**Your objective:**
Please rewrite the items with "centimetres" changed to "centimeters" and everything else the same. Leave the pictures out of your answer.

%%

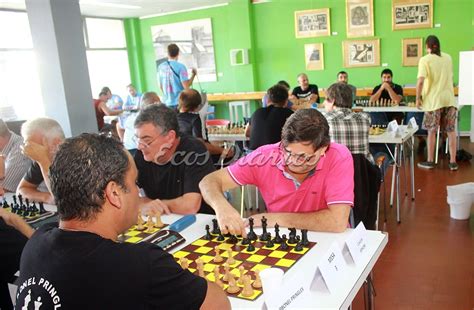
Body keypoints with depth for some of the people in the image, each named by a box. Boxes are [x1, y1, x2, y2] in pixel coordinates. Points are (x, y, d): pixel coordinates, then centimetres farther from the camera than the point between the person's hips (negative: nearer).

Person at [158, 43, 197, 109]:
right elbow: (186, 86, -14)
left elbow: (160, 86, 12)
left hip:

%%

**Response for this exercise:**
Body keypoints with depth for some of the people in the image, each named by a box. Boxes are [x1, y1, x2, y2] in pixel coordinates. Points are (x, y, d): pixel coordinates, then centimeters farther from the camera than the point between the person's hips (negative: nearer).

Person at [158, 43, 197, 109]:
right elbow: (186, 86, -14)
left elbow: (160, 86, 12)
left hip:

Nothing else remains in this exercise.